Together with the minimized picture measurement, the Chainguard picture was final up to date simply an hour previous to the screengrab, one thing that occurs each day:
A fast scan of the provenance and SBOM information illustrates the end-to-end integrity and immutability of the artifacts — a type of full vitamin label that underscores the safety and transparency {that a} trendy method to open supply software program supply can present.
Every Chainguard picture stands as a sensible instance of the worth Chainguard OS gives, providing a stark different to what has come earlier than it. Maybe the best indicator is the suggestions we have obtained from clients, who’ve shared how Chainguard’s container photos have helped get rid of CVEs, safe their provide chains, obtain and keep compliance, and cut back developer toil, enabling them to re-allocate treasured developer sources.
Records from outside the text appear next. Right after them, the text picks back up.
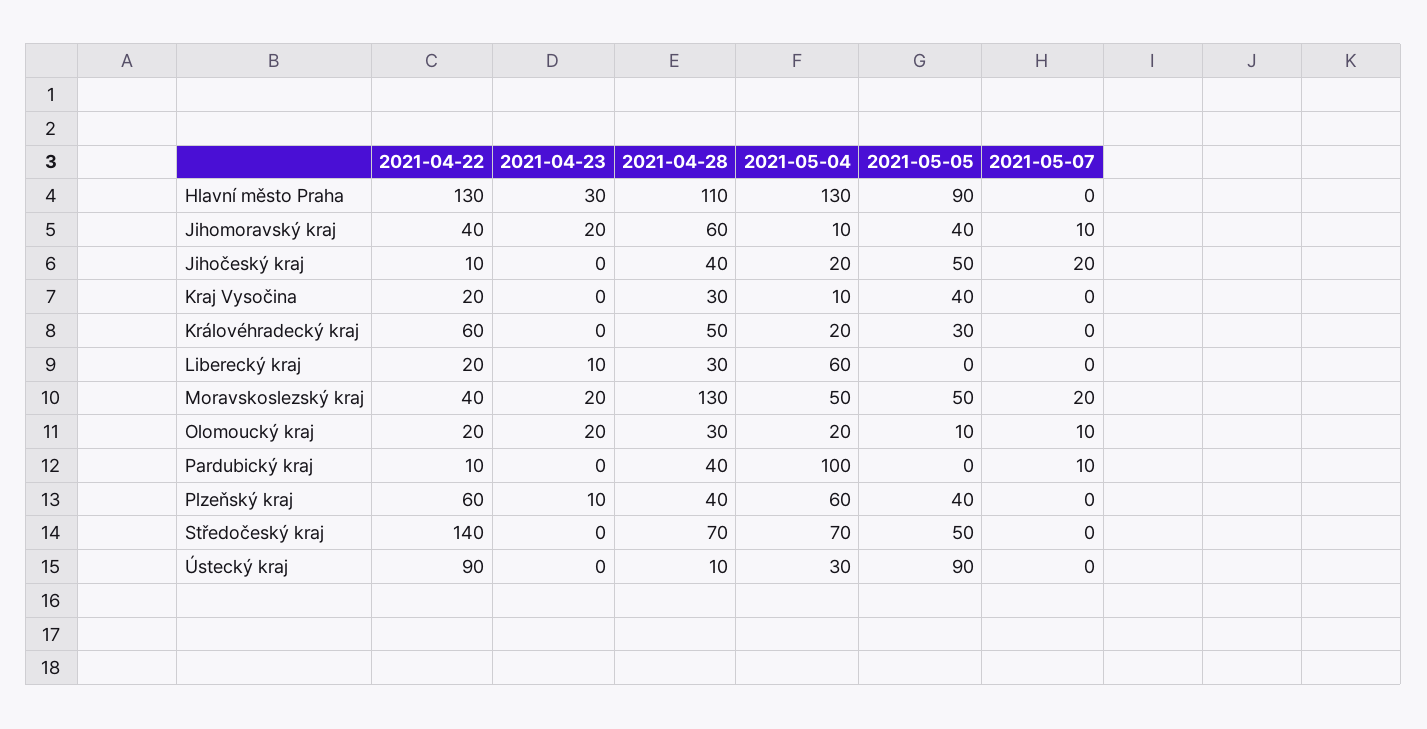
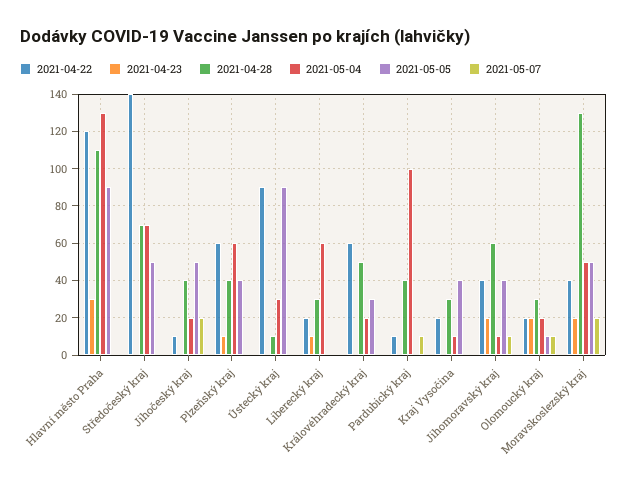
  {
    "2021-04-22": {
-     "Hlavní město Praha": 130,
+     "Hlavní město Praha": 120,
      "Jihomoravský kraj": 40,
      "Jihočeský kraj": 10,
      "Kraj Vysočina": 20,
      "Královéhradecký kraj": 60,
      "Liberecký kraj": 20,
      "Moravskoslezský kraj": 40,
      "Olomoucký kraj": 20,
      "Pardubický kraj": 10,
      "Plzeňský kraj": 60,
      "Středočeský kraj": 140,
      "Ústecký kraj": 90
    },
    "2021-04-23": {
      "Hlavní město Praha": 30,
      "Jihomoravský kraj": 20,
      "Jihočeský kraj": 0,
      "Kraj Vysočina": 0,
      "Královéhradecký kraj": 0,
      "Liberecký kraj": 10,
      "Moravskoslezský kraj": 20,
      "Olomoucký kraj": 20,
      "Pardubický kraj": 0,
      "Plzeňský kraj": 10,
      "Středočeský kraj": 0,
      "Ústecký kraj": 0
    },
    "2021-04-28": {
      "Hlavní město Praha": 110,
      "Jihomoravský kraj": 60,
      "Jihočeský kraj": 40,
      "Kraj Vysočina": 30,
      "Královéhradecký kraj": 50,
      "Liberecký kraj": 30,
      "Moravskoslezský kraj": 130,
      "Olomoucký kraj": 30,
      "Pardubický kraj": 40,
      "Plzeňský kraj": 40,
      "Středočeský kraj": 70,
      "Ústecký kraj": 10
    },
    "2021-05-04": {
      "Hlavní město Praha": 130,
      "Jihomoravský kraj": 10,
      "Jihočeský kraj": 20,
      "Kraj Vysočina": 10,
      "Královéhradecký kraj": 20,
      "Liberecký kraj": 60,
      "Moravskoslezský kraj": 50,
      "Olomoucký kraj": 20,
      "Pardubický kraj": 100,
      "Plzeňský kraj": 60,
      "Středočeský kraj": 70,
      "Ústecký kraj": 30
    },
    "2021-05-05": {
      "Hlavní město Praha": 90,
      "Jihomoravský kraj": 40,
      "Jihočeský kraj": 50,
      "Kraj Vysočina": 40,
      "Královéhradecký kraj": 30,
      "Liberecký kraj": 0,
      "Moravskoslezský kraj": 50,
      "Olomoucký kraj": 10,
      "Pardubický kraj": 0,
      "Plzeňský kraj": 40,
      "Středočeský kraj": 50,
      "Ústecký kraj": 90
    },
    "2021-05-07": {
      "Hlavní město Praha": 0,
      "Jihomoravský kraj": 10,
      "Jihočeský kraj": 20,
      "Kraj Vysočina": 0,
      "Královéhradecký kraj": 0,
      "Liberecký kraj": 0,
      "Moravskoslezský kraj": 20,
      "Olomoucký kraj": 10,
      "Pardubický kraj": 10,
      "Plzeňský kraj": 0,
      "Středočeský kraj": 0,
      "Ústecký kraj": 0
    }
  }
Our perception is that Chainguard OS’s ideas and method may be utilized to a wide range of use circumstances, extending the advantages of repeatedly rebuilt-from-source software program packages to much more of the open supply ecosystem.
In case you discovered this handy, you’ll want to try our whitepaper on this topic or contact our crew to speak to an skilled on Chainguard’s distroless method.
Notice: This text is expertly written and contributed by Dustin Kirkland — VP of Engineering at Chainguard.